++++ Data section ++++

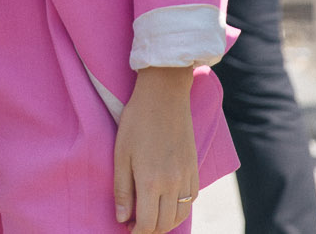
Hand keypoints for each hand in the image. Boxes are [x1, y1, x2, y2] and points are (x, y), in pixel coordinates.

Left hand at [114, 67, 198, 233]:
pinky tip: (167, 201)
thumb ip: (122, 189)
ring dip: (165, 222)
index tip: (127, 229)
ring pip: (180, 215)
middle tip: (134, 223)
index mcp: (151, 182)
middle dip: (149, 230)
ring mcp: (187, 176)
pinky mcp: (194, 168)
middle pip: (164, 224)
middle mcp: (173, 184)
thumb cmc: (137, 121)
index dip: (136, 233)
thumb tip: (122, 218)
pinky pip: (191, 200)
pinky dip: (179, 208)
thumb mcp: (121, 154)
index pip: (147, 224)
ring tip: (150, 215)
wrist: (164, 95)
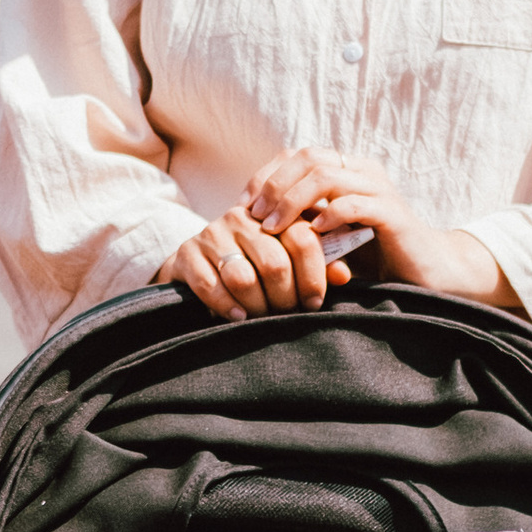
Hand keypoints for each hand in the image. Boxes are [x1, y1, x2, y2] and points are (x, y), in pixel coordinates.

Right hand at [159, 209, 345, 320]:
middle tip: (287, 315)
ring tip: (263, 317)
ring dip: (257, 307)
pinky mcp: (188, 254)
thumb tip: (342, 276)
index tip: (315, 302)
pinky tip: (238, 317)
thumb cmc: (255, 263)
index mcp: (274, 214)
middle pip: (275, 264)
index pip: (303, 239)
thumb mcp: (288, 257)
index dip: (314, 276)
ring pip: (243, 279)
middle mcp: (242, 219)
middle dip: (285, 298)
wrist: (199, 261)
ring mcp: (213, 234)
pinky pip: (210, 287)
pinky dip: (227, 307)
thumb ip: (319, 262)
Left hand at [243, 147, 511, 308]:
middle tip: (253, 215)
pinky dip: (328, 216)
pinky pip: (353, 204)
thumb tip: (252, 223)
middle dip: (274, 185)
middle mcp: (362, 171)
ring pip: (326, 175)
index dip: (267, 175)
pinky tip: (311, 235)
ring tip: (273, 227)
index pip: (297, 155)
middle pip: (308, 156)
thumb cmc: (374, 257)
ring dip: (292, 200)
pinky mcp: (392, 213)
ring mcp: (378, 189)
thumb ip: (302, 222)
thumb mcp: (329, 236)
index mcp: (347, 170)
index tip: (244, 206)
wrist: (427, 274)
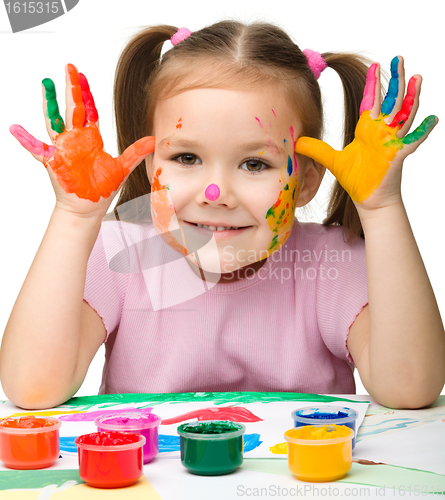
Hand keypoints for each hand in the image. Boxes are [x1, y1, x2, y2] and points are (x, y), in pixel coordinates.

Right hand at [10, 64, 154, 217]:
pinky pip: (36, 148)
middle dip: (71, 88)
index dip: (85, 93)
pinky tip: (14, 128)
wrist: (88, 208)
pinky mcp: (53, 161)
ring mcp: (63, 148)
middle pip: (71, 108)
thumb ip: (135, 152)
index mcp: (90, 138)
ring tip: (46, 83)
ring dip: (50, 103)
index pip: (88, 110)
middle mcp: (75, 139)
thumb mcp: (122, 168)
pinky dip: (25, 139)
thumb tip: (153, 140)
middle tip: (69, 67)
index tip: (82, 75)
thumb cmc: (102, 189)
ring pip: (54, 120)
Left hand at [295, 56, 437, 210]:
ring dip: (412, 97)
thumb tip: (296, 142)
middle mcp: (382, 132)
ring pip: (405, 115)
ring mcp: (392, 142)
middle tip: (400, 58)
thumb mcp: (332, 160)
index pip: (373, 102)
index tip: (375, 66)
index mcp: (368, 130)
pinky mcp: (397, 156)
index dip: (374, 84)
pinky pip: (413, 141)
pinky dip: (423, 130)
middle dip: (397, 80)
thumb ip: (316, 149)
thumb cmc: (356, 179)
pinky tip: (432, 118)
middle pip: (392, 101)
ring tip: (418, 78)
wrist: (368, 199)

++++

» **Work item**: From the line with "middle pip: (71, 108)" through the final line of the records, return each line exactly. Leave out the rest.

» **Written solution**:
middle pip: (71, 108)
thumb ip: (135, 152)
index mcp: (90, 138)
ring tip: (46, 83)
ring dip: (50, 103)
index pip: (88, 110)
middle mcp: (75, 139)
thumb mcp: (122, 168)
pinky dip: (25, 139)
thumb tip: (153, 140)
middle tip: (69, 67)
index tip: (82, 75)
thumb cmc: (102, 189)
ring pip: (54, 120)
Left hand at [295, 56, 437, 210]:
ring dip: (412, 97)
thumb tip: (296, 142)
middle mcp: (382, 132)
ring pip: (405, 115)
ring mcp: (392, 142)
middle tip: (400, 58)
thumb mcp: (332, 160)
index pip: (373, 102)
index tip: (375, 66)
index mcp: (368, 130)
pinky mcp: (397, 156)
index dip: (374, 84)
pinky pip: (413, 141)
pinky dip: (423, 130)
middle dip: (397, 80)
thumb ip: (316, 149)
thumb cmc: (356, 179)
pinky tip: (432, 118)
middle pip: (392, 101)
ring tip: (418, 78)
wrist: (368, 199)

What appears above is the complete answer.